Billes d’argile…

Prétendre laisser une trace est à la fois prétentieux, vain et inutile.

Mais cela ne retire rien à la beauté des traces – des traces comme des ornières au fond desquelles flotte un reflet du « ciel antérieur » auquel renaître.

Car (et la mécompréhension de ce fait explique l’horreur que sont certains bars bobos qui ne savent qu’essayer) l’âme des lieux ne se décrète ni ne se convoque ; pas plus que l’aura de choses et des êtres. Il leur faut pour surgir la sédimentation et les heurts d’une histoire.

Bref, je suis du genre qui, contre l’enseignement du zen, s’attache à l’éphémère et croit à la beauté des traces ; à la magie d’un lacrymal, ampoule de verre irisé, ou d’une statuette d’Isis conservés dans la terre ; à préserver des relations fragiles et ténues comme des toiles d’araignées dans la  rosée du matin ; à l’âme de comptoirs qui auraient dû mettre depuis longtemps la clé sous la porte, dans le bois desquels la caresse des habitués a tant fait pénétrer la musique qu’il finit par en transpirer les images ; des boules d’argiles si fragiles et qui demeurent  – ce que je n’ai jamais mieux entendu résumer que dans les mots pourtant malhabiles de Valérie Feruglio à propos de la magie de certaines grottes ornées.

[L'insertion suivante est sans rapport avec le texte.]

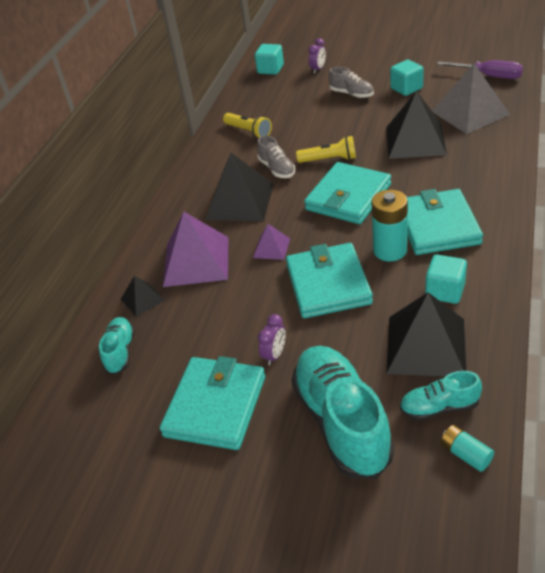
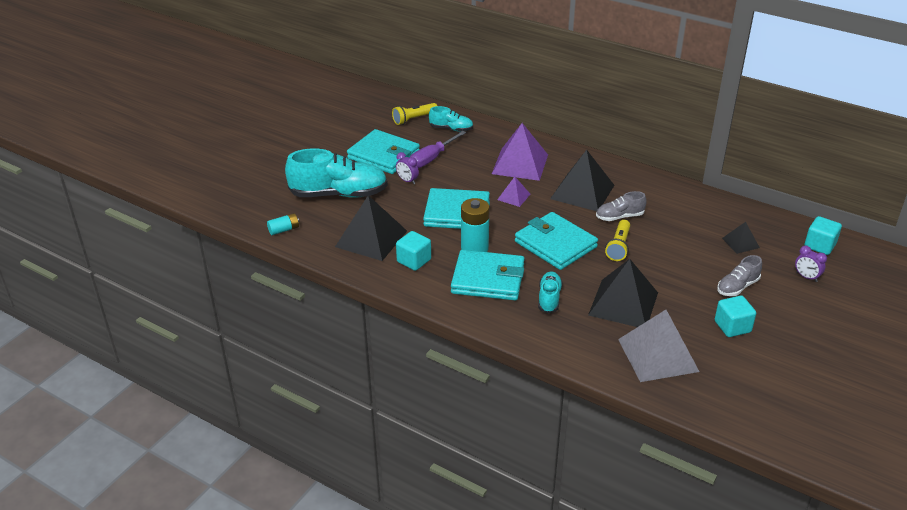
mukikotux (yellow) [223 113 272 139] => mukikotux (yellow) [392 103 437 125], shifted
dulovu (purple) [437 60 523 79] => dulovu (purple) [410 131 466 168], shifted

 « Toutes les grottes ornées ne sont pas l’équivalent de Lascaux ou de Chauvet, où l’on va voir cette fraîcheur incroyable des peintures ; on a l’impression que ces gens-là sont partis hier. A Lascaux, les couleurs sont très, très vives, très, très présentes encore ; il y a ces contrastes très forts. A Chauvet, on peut avoir des tracés faits au doigt dans de l’argile, et on va avoir la petite boule d’argile repoussée au bout du trait. Et cette petite boule d’argile, elle est en équilibre. On a l’impression que si on soufflait, elle tomberait. Elle est là depuis 36 000 ans. »(1)

Les attachements sont une erreur et maintiennent peut-être dans l’illusion et, toujours à terme, dans la douleur, soit. Mais je dis moi que pour ces traces, le jeu en vaut la chandelle.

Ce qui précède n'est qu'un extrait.